I don’t want to get wrapped up in the controversy. Tony George says he’s trying to return racing to what it was before the big bucks took it out of the build-it-in-a-Torrance- garage-and-truck-it-to-Indy.
But how far do you go? Back to the Mormon Wasp? They had 17 rookies in the field last year. They have 13 this year. I can remember when they fainted around here if they had more than one.
What was wrong with the old guard, the old way of racing? Too fast? Too experienced?
It wasn’t broke, but they “fixed” it. They said they wanted to save racing. In order to save it, I guess, it was first necessary to kill it.
Tony George owns the ball. So he makes the rules or he takes it and goes home with it, I guess.
But, you know, I like movies with John Wayne or Humphrey Bogart in them. I like operas in which Pavarotti sings, ballgames in which Maddux or Koufax pitches, Ruth or Junior Griffey bat, fights with a Joe Louis or even a Mike Tyson in them, Super Bowls with Troy Aikman, golf tournaments with Tiger Woods.
It’s about stars.
Front-office brawls are a bore.
All I know is how they affect us journalistically. You spend 50 years building up characters, dramatizing their performances, mythologizing their accomplishments.
Then one day you look around and they’re all gone. In their prime. And you’re left with a “Who’s He” instead of a “Who’s Who.” It’s as if golf decided to restrict the field in the Masters to Nike Tour players and disenfranchised Tiger Woods, Nick Faldo and Fred Couples. As if baseball had gone ahead with its replacement players, and tennis went back to being amateur and banned Pete Sampras and Steffi Graf. How many years you think it would have taken us knights of the press (and TV) to build the newcomers up to size? A lifetime?
It comes down to--Is Indianapolis bigger than the sum of its parts? The Indy Racing League is betting that way.
But is it? Indianapolis has always been an American tribal rite--like a World Series, a Kentucky Derby.
But let me tell you on a personal level what has happened. Every other year, it has been advisable to arrange your housing for the Indianapolis 500 the year before. Or at least six months before.
This year, for some reason, I had neglected to clear it. We came down to mid-May.
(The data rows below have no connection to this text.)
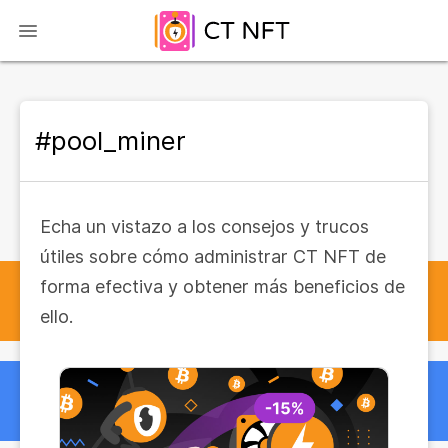
#pool_miner
Echa un vistazo a los consejos y trucos
útiles sobre cómo administrar CT NFT de
forma efectiva y obtener más beneficios de
ello.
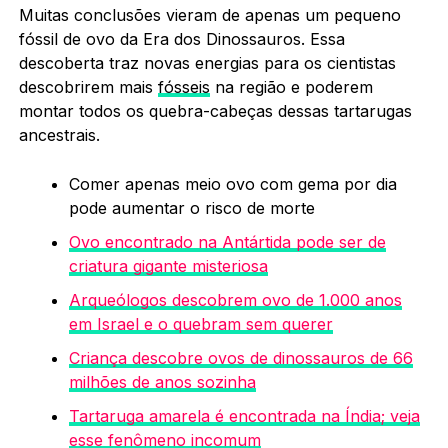
Muitas conclusões vieram de apenas um pequeno
fóssil de ovo da Era dos Dinossauros. Essa
descoberta traz novas energias para os cientistas
descobrirem mais
fósseis
na região e poderem
montar todos os quebra-cabeças dessas tartarugas
ancestrais.
Comer apenas meio ovo com gema por dia
pode aumentar o risco de morte
Ovo encontrado na Antártida pode ser de
criatura gigante misteriosa
Arqueólogos descobrem ovo de 1.000 anos
em Israel e o quebram sem querer
Criança descobre ovos de dinossauros de 66
milhões de anos sozinha
Tartaruga amarela é encontrada na Índia; veja
esse fenômeno incomum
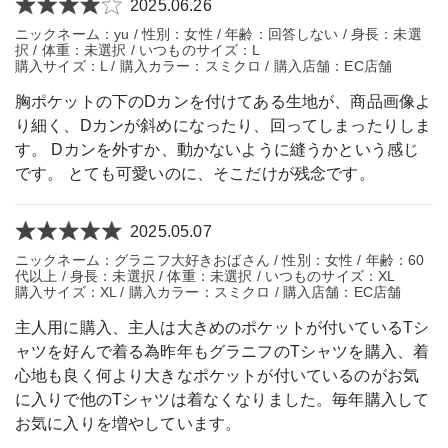
2025.06.26
ニックネーム：yu / 性別：女性 / 年齢：回答しない / 身長：未選
択 / 体重：未選択 / いつものサイズ：L
購入サイズ：L / 購入カラー：スミクロ / 購入店舗：EC店舗
胸ポケットの下のDカンを付けてある生地が、商品画像よ
り細く、Dカンが斜めになったり、回ってしまったりしま
す。 Dカンを外すか、動かないように縫うかという感じ
です。 とても可愛いのに、そこだけが残念です。
2025.05.07
ニックネーム：グラニフ大好きおばさん / 性別：女性 / 年齢：60
代以上 / 身長：未選択 / 体重：未選択 / いつものサイズ：XL
購入サイズ：XL / 購入カラー：スミクロ / 購入店舗：EC店舗
主人用に購入、主人は大きめのポケットが付いているTシ
ャツを好んで着る為昨年もグラニフのTシャツを購入、着
心地も良く何より大きなポケットが付いているのがお気
に入りで他のTシャツは着なくなりました。毎年購入して
お気に入りを増やしています。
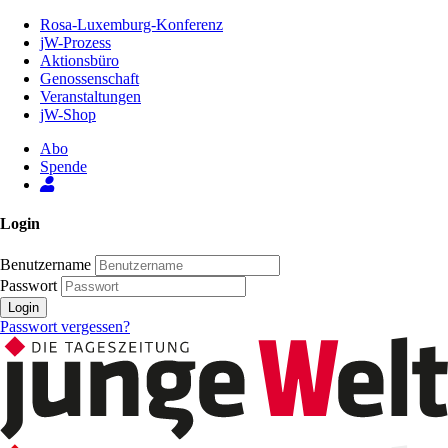
Zum
Rosa-Luxemburg-Konferenz
Inhalt
jW-Prozess
der
Aktionsbüro
Seite
Genossenschaft
Veranstaltungen
jW-Shop
Abo
Spende
Login
Benutzername
Passwort
Login
Passwort vergessen?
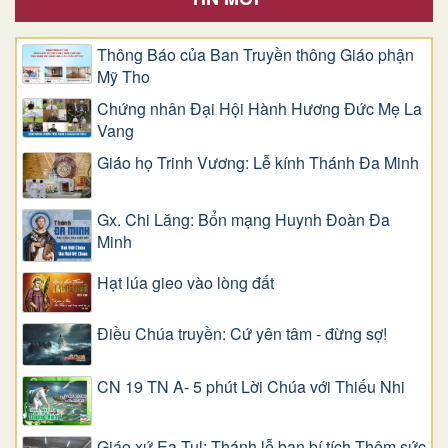
Thông Báo của Ban Truyền thông Giáo phận
Mỹ Tho
Chứng nhân Đại Hội Hành Hương Đức Mẹ La
Vang
Giáo họ Trinh Vương: Lễ kính Thánh Đa Minh
Gx. Chi Lăng: Bổn mạng Huynh Đoàn Đa
Minh
Hạt lúa gieo vào lòng đất
Điều Chúa truyền: Cứ yên tâm - đừng sợ!
CN 19 TN A- 5 phút Lời Chúa với Thiếu Nhi
Giáo xứ Ea Tul: Thánh lễ ban bí tích Thêm sức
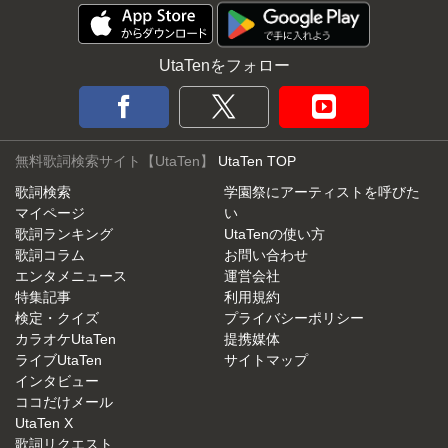
UtaTenをフォロー
無料歌詞検索サイト【UtaTen】
UtaTen TOP
歌詞検索
学園祭にアーティストを呼びた
マイページ
い
歌詞ランキング
UtaTenの使い方
歌詞コラム
お問い合わせ
エンタメニュース
運営会社
特集記事
利用規約
検定・クイズ
プライバシーポリシー
カラオケUtaTen
提携媒体
ライブUtaTen
サイトマップ
インタビュー
ココだけメール
UtaTen X
歌詞リクエスト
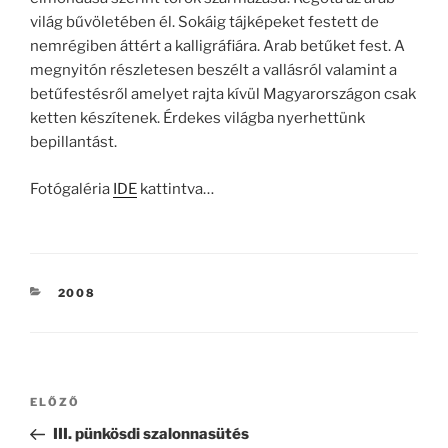
világ bűvöletében él. Sokáig tájképeket festett de
nemrégiben áttért a kalligráfiára. Arab betűket fest. A
megnyitón részletesen beszélt a vallásról valamint a
betűfestésről amelyet rajta kívül Magyarországon csak
ketten készítenek. Érdekes világba nyerhettünk
bepillantást.
Fotógaléria
IDE
kattintva…
KATEGÓRIÁK
2008
Bejegyzés
Korábbi
ELŐZŐ
navigáció
bejegyzés
III. pünkösdi szalonnasütés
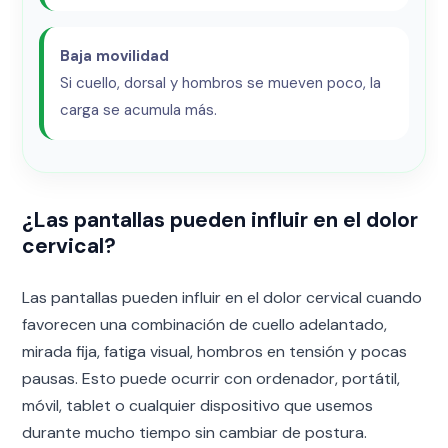
Baja movilidad
Si cuello, dorsal y hombros se mueven poco, la
carga se acumula más.
¿Las pantallas pueden influir en el dolor
cervical?
Las pantallas pueden influir en el dolor cervical cuando
favorecen una combinación de cuello adelantado,
mirada fija, fatiga visual, hombros en tensión y pocas
pausas. Esto puede ocurrir con ordenador, portátil,
móvil, tablet o cualquier dispositivo que usemos
durante mucho tiempo sin cambiar de postura.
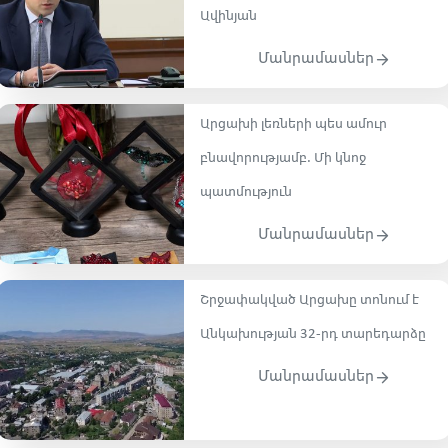
Ավինյան
Մանրամասներ
Արցախի լեռների պես ամուր
բնավորությամբ․ Մի կնոջ
պատմություն
Մանրամասներ
Շրջափակված Արցախը տոնում է
Անկախության 32-րդ տարեդարձը
Մանրամասներ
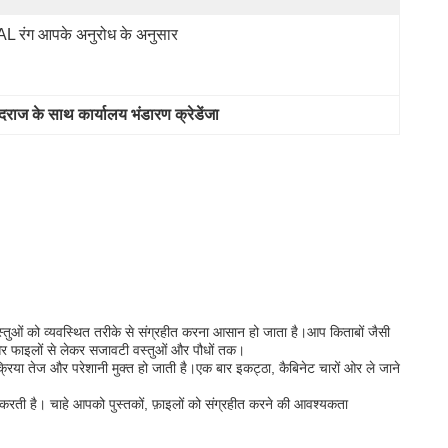
L रंग आपके अनुरोध के अनुसार
राज के साथ कार्यालय भंडारण क्रेडेंजा
ुओं को व्यवस्थित तरीके से संग्रहीत करना आसान हो जाता है।आप किताबों जैसी
 और फाइलों से लेकर सजावटी वस्तुओं और पौधों तक।
िया तेज और परेशानी मुक्त हो जाती है।एक बार इकट्ठा, कैबिनेट चारों ओर ले जाने
 करती है। चाहे आपको पुस्तकों, फ़ाइलों को संग्रहीत करने की आवश्यकता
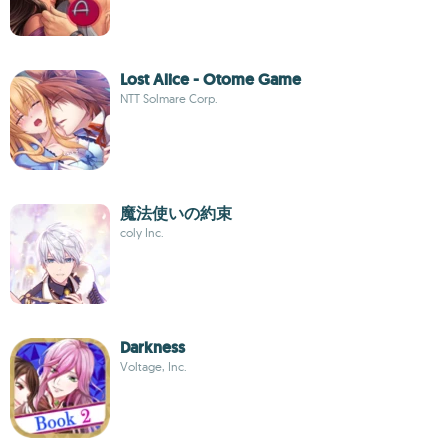
Lost Alice - Otome Game
NTT Solmare Corp.
魔法使いの約束
coly Inc.
Darkness
Voltage, Inc.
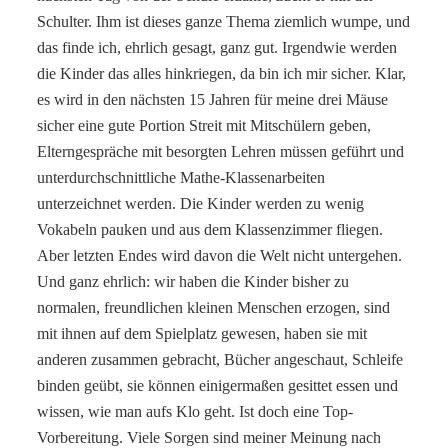
Schulter. Ihm ist dieses ganze Thema ziemlich wumpe, und
das finde ich, ehrlich gesagt, ganz gut. Irgendwie werden
die Kinder das alles hinkriegen, da bin ich mir sicher. Klar,
es wird in den nächsten 15 Jahren für meine drei Mäuse
sicher eine gute Portion Streit mit Mitschülern geben,
Elterngespräche mit besorgten Lehren müssen geführt und
unterdurchschnittliche Mathe-Klassenarbeiten
unterzeichnet werden. Die Kinder werden zu wenig
Vokabeln pauken und aus dem Klassenzimmer fliegen.
Aber letzten Endes wird davon die Welt nicht untergehen.
Und ganz ehrlich: wir haben die Kinder bisher zu
normalen, freundlichen kleinen Menschen erzogen, sind
mit ihnen auf dem Spielplatz gewesen, haben sie mit
anderen zusammen gebracht, Bücher angeschaut, Schleife
binden geübt, sie können einigermaßen gesittet essen und
wissen, wie man aufs Klo geht. Ist doch eine Top-
Vorbereitung. Viele Sorgen sind meiner Meinung nach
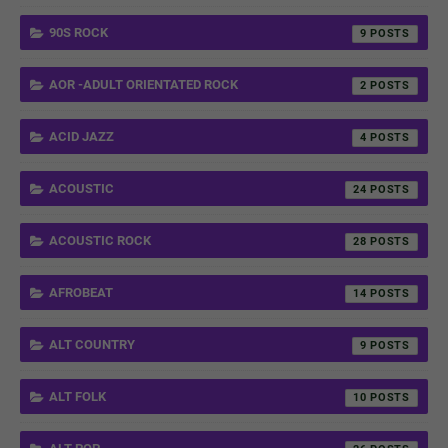
90S ROCK
9
AOR -ADULT ORIENTATED ROCK
2
ACID JAZZ
4
ACOUSTIC
24
ACOUSTIC ROCK
28
AFROBEAT
14
ALT COUNTRY
9
ALT FOLK
10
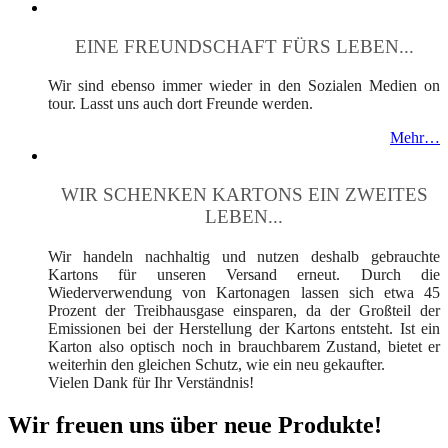
EINE FREUNDSCHAFT FÜRS LEBEN...
Wir sind ebenso immer wieder in den Sozialen Medien on
tour. Lasst uns auch dort Freunde werden.
Mehr…
WIR SCHENKEN KARTONS EIN ZWEITES
LEBEN...
Wir handeln nachhaltig und nutzen deshalb gebrauchte
Kartons für unseren Versand erneut. Durch die
Wiederverwendung von Kartonagen lassen sich etwa 45
Prozent der Treibhausgase einsparen, da der Großteil der
Emissionen bei der Herstellung der Kartons entsteht. Ist ein
Karton also optisch noch in brauchbarem Zustand, bietet er
weiterhin den gleichen Schutz, wie ein neu gekaufter.
Vielen Dank für Ihr Verständnis!
Wir freuen uns über neue Produkte!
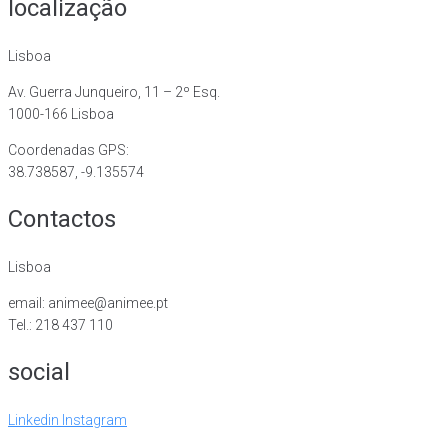
localização
Lisboa
Av. Guerra Junqueiro, 11 – 2º Esq.
1000-166 Lisboa
Coordenadas GPS:
38.738587, -9.135574
Contactos
Lisboa
email: animee@animee.pt
Tel.: 218 437 110
social
Linkedin
Instagram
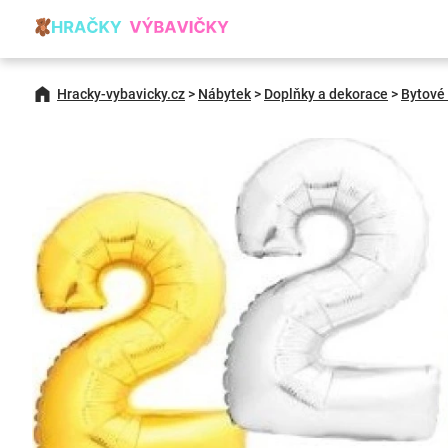
Hracky-vybavicky.cz
>
Nábytek
>
Doplňky a dekorace
>
Bytové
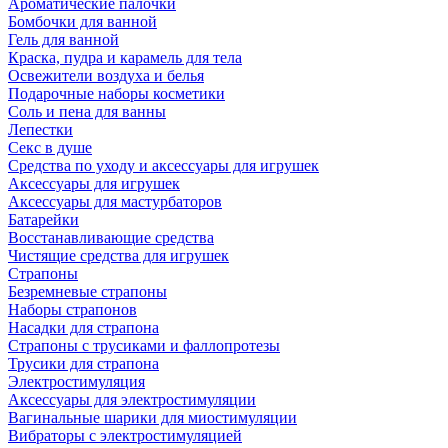
Ароматические палочки
Бомбочки для ванной
Гель для ванной
Краска, пудра и карамель для тела
Освежители воздуха и белья
Подарочные наборы косметики
Соль и пена для ванны
Лепестки
Секс в душе
Средства по уходу и аксессуары для игрушек
Аксессуары для игрушек
Аксессуары для мастурбаторов
Батарейки
Восстанавливающие средства
Чистящие средства для игрушек
Страпоны
Безремневые страпоны
Наборы страпонов
Насадки для страпона
Страпоны с трусиками и фаллопротезы
Трусики для страпона
Электростимуляция
Аксессуары для электростимуляции
Вагинальные шарики для миостимуляции
Вибраторы с электростимуляцией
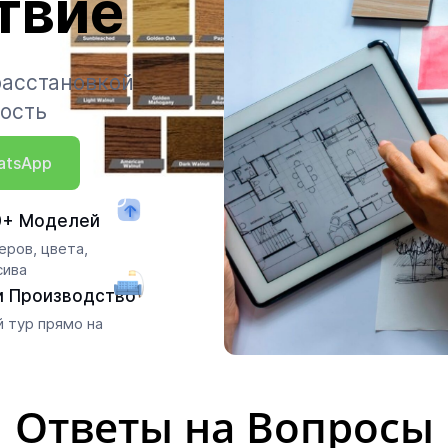
твие
расстановкой
мость
atsApp
0+ Моделей
ров, цвета,
сива
и Производство
 тур прямо на
Ответы на Вопросы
In a panic, I called a hotel on the south side where a colleague was staying. I expected the worst. But what I got was “No problem! When do you want to check in?”
A check of the geography showed that venue far from the track. So, with crossed fingers, ready for pleading, we tried another hotel nearer the action. There was no problem there, either.
There’s plenty of room in the race too. As many as 109 cars have showed up to try to get in the usual 33 spots in this thing. In 1974, they had such a logjam that 10 cars were left on the starting line when the gun went off signifying the end of qualifying.
There was no logjam this year. They let everybody in. They boosted the number of cars eligible to 35. You had to go back to 1979 to find a 35-car field and, before that, back to the two-man cars of the ‘30s.
In past years, in the overcrowded city, you often had to make a desperate last-minute call to PPG or Texaco or some other corporate sponsor to shoe-horn you into an overcrowded hotel.
It’s a good thing you don’t have to do that this year. Because corporate sponsors--such as Texaco, Budweiser, Shell Oil, Target, Valvoline, et al.--are as long gone as the Marmon Wasp. They don’t block out complete floors of hotel rooms for their best customers any more.
In a way, this was the event that pioneered action sports advertising. Long before the days when golfers went around with Amana hats and Cadillac shirts on the course, before the athletic shoe insignia was on every baseball cap, before corporate America began to buy into other sports, Indy cars went around with more ads on them than the Wall Street Journal or the 11 o’clock news.
Maybe that’s why Tony George wants them to go slower. So the people can read the ads. Even though they may say only “This Space Available.”